Solitary Man (10/10): Michael Douglas gives a bravura performance in this compelling story of how charm and charisma can lead a man down a primrose path. Uncredited Olivia Thrilby gives a scintillating performance in a short, but pivotal, role near the end of the film as Jesse Eisenberg’s girl friend. Acutely directed by Brian Koppelman (who also wrote) and David Levien, who based it on the “kings of New York” they observed while growing up. Without giving anything away, it ends the way I would have ended it. As Monroe Starr would say in “The Last Tycoon” (1976), that’s the movies.

The Secret in Their Eyes (10/10): Writer/ Director Juan José Campanella studies loneliness using a rape/murder mystery to tell a story of unspoken love and chances missed. Also thrown in are references to Perónista Argentina and the political favoritism that followed. This is a terrific entertainment. In Spanish.

Letters to Juliet (8/10): Channeling the syrupy 1962 romance Rome Adventure, Director Gary Winick throws in lots of spectacular views of Italy which, combined with Amanda Seyfried’s second excellent performance in a row, make this a fine, if unchallenging, diversion.

Exit Through the Gift Shop (8/10): Is this a huge put on by street artist Banksy (who directed), or is Thierry Gueta (who is the subject of the film, and who took the pseudonym “Mr. Brainwash”) really legit? Who cares? This interesting film shows how the multitudes can be scammed by junk art.

Harry Brown (7/10): Michael Caine is at the top of his form as he goes out on his own in a cruel world to get revenge for his best friend killed by young London toughs. There are a few distasteful scenes, but this is a high-tension film, with some violence, that doesn’t let up.

Robin Hood (4/10): Ignoring the legend that spawned at least one good movie, Errol Flynn’s 1938 saga (in three strip Technicolor, a fun movie in eye-popping color), Ridley Scott and Brian Glazer make the same mistake of 2004’s “King Arthur,” and tell a completely different, boring, ridiculous story. Despite the stars, Kevin Durand as a charismatic Little John gives the most memorable performance, reminding me of a young Sean Connery.

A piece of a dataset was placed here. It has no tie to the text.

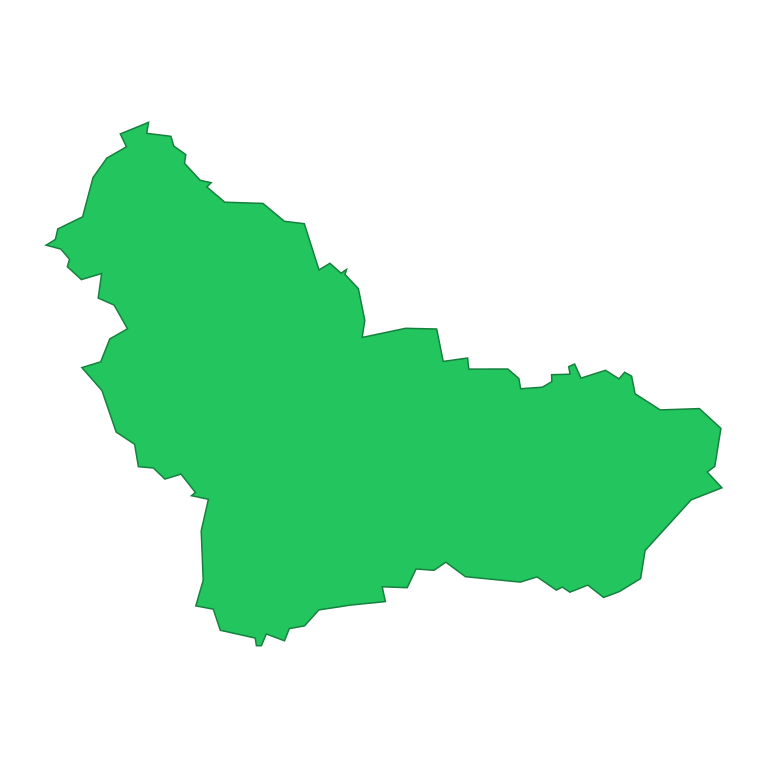 outline of Mogila, Mogila, North Macedonia
{"feature_id": "65306769B16932285740052", "entity_name": "Mogila", "entity_type": "district", "adm_level": 2, "iso_a3": "MKD", "parent_name": "North Macedonia", "parent_adm1": "Mogila", "projection": "natural_earth1", "projection_center": [21.425, 41.178], "detail": "fine", "context": "isolated", "style": "filled", "palette": "green", "viewbox_px": 768, "rotation_deg": 0, "n_neighbors": 0, "source": "geoboundaries", "source_scale": "gbopen_adm2", "svg_char_len": 1429}
<svg xmlns="http://www.w3.org/2000/svg" viewBox="0 0 768 768"><path d="M350.5,605.1L385.4,601.6L382.2,586.8L407.2,587.7L416.1,569.0L434.0,570.3L445.8,562.2L465.4,576.7L520.3,582.1L537.1,576.9L556.3,590.1L562.4,587.1L569.9,592.2L587.8,585.1L603.6,597.5L619.5,591.5L640.6,578.6L645.1,550.5L691.1,499.9L721.9,487.8L707.2,472.0L714.8,466.4L720.9,428.4L699.4,408.6L660.2,409.9L635.1,393.8L631.6,376.1L624.6,372.3L619.0,378.8L605.5,370.3L581.0,378.1L574.6,364.0L568.7,366.6L570.0,374.2L551.6,374.7L551.8,381.6L542.3,387.2L520.6,388.7L518.9,378.6L507.9,369.0L468.8,369.1L467.6,358.0L443.2,361.4L436.7,329.0L405.5,328.3L362.2,337.4L364.8,320.3L358.4,288.7L345.0,274.5L346.5,269.5L341.1,273.2L329.9,263.3L319.0,269.9L304.3,223.7L284.4,221.3L262.9,203.4L224.8,202.2L206.9,187.0L211.1,182.7L200.2,180.3L184.5,163.3L185.8,154.6L173.8,146.1L170.9,136.3L146.7,133.3L148.6,122.3L120.3,133.9L126.4,146.8L106.8,158.1L93.0,177.6L82.6,216.8L57.8,228.9L55.4,239.4L46.1,245.2L60.9,249.1L69.5,259.3L67.3,266.7L81.4,279.6L101.6,273.5L98.2,298.1L114.1,305.1L127.5,328.8L109.8,338.9L100.7,361.8L81.9,367.6L101.9,390.5L116.2,432.1L134.6,444.3L138.4,466.7L153.4,468.0L164.9,479.1L181.0,474.1L195.4,492.5L191.4,495.7L208.4,499.3L201.2,530.9L203.2,580.3L195.8,605.9L213.3,609.2L220.3,630.3L255.2,638.1L256.4,645.7L261.4,645.7L266.3,634.0L284.5,640.8L289.3,628.6L304.5,625.9L318.9,609.9L350.5,605.1Z" fill="#22c55e" stroke="#15803d" stroke-width="1.5"/></svg>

When Maid Marion (Cate Blanchett) dons helmet and chain mail to engage in war with the French to thwart an invasion, they went too far; it’s laughable. I wasn't expecting much and I was disappointed.

Iron Man 2 (4/10 for gals; 8/10 for guys): As Destiny’s Child sang in 2008, “all you fellas leave your girl with her friends.” This is a high octane, low intellect, mindless Hollywood movie full of special effects and car crashes and violence. The only performances from the A-list cast worth watching are by Larry Shandling as a cloying United States Senator (but I repeat myself) and Sam Rockwell as the bad guy.